Ainsi à Brest, le collège bretonnant Diwan porte depuis la rentrée 1989 le nom de Roparz Hémon, expert en langue bretonne certes, mais aussi animateur de la radio émettant de Rennes en breton en 1941, sous tutelle allemande et pétainiste. S’il n’avait rien à se reprocher, pourquoi avoir fui en Allemagne en 1944 au sein de la sinistre « bezenn Perrot », milice armée de militants bretons en uniformes SS ? Auteur de textes antisémites, condamné à 10 ans d’indignité nationale en 1946, il n’a jamais renié son passé.
Bulles noires
Un même vent de mensonge par omission souffle dans les vignettes de l’Histoire de Bretagne en bande dessinée de Reynald Secher et René Le Honzec, dont les planches des premiers albums sont aujourd’hui diffusés quotidiennement par Ouest-France. Il y en a pour 340 numéros à publier l’intégrale. Soit disant historien, Reynald Sécher n’est en fait que diplômé ès lettres. Il appartient au cercle Renaissance, aux côtés de personnalités de l’Opus dei comme Otto de Habsbourg, et d’un aréopage de braves extrême-droitiers comme Bruno Gollnisch, Marie-France Stirbois, Jean-Marie Le Chevallier, Jean-Claude Martinez. Sécher est aussi membre du Cercle Horizons qui organise notamment un pélerinage sur la tombe de Robert Brasillach. Quant au dessinateur, René Le Honzec, il aurait travaillé à Minute cinq ans, sous le pseudo de Torr’Pen. Petit détail au passage, les sponsors de cette bande aussi mal dessinée qu’ouvertement révisionniste se retrouvent au sein de l’Institut de Locarn mêlant patronnat breton, Opus Dei et droitiers de l’économie.
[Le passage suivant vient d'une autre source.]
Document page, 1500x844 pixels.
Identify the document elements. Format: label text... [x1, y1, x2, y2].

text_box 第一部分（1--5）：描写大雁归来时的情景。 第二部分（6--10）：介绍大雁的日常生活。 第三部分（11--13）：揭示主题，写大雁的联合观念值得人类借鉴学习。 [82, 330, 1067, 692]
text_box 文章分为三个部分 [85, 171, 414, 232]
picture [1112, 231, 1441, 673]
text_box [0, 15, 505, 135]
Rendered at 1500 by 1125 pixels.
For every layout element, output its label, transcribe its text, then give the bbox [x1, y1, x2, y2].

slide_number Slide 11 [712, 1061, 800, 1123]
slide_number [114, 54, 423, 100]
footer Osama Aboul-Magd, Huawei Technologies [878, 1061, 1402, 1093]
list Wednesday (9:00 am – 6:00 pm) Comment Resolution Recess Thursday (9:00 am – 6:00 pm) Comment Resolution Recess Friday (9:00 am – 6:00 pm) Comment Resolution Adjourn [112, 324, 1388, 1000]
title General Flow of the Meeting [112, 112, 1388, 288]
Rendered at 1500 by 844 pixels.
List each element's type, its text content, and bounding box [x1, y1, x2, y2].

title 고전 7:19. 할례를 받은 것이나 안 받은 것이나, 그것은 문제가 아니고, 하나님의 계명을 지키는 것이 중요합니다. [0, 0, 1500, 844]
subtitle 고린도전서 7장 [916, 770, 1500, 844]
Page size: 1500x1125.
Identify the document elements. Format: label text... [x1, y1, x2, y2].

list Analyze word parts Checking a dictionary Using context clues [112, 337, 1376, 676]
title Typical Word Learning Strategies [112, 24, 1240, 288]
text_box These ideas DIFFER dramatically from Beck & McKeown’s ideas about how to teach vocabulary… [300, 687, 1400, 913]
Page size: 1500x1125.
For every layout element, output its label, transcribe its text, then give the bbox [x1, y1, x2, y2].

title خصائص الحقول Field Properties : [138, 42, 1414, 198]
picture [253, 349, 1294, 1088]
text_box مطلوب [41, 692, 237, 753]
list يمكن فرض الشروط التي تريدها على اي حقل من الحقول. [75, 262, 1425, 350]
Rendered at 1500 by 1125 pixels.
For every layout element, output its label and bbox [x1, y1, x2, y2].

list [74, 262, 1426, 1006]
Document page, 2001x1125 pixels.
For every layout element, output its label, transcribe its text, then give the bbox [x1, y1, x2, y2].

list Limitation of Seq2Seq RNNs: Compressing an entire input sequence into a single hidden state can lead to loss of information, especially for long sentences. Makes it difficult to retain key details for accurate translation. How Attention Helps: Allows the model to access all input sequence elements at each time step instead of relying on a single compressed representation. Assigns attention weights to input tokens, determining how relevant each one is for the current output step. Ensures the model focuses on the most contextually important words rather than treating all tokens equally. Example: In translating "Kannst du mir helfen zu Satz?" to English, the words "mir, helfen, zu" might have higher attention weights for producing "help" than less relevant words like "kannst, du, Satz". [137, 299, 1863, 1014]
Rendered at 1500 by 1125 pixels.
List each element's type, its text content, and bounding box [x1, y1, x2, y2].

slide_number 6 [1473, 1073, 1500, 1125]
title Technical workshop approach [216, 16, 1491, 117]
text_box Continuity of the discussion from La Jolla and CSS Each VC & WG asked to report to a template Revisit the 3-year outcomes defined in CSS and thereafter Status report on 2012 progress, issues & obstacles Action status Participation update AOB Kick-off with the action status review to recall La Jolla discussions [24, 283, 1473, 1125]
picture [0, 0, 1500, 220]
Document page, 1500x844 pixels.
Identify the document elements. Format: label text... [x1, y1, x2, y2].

Le tome 7 de cette Histoire de Bretagne, période 1914 – 1972, évoque les militants bretons historiques, gommant toute évocation, même succincte à leur parti pris de collabos ou à l’antisémitisme haineux affiché par Olivier Mordrel et François Debauvais, leaders du PNB et pro-nazis notoires. Pour dessiner une vignette où figurent les chemises noires du PNB, Le Honzec use d’une photo connue, dont il gomme la partie droite, où deux miliciens font le salut fasciste au drapeau frappé du triskell. Ce n’est plus de la réécriture de l’histoire, c’est de la rature. Et venant de ceux qui font litière de leur histoire, c’est de la litière-rature. A noter que seule la langue bretonne protège contre des jeux de mots aussi affligeants.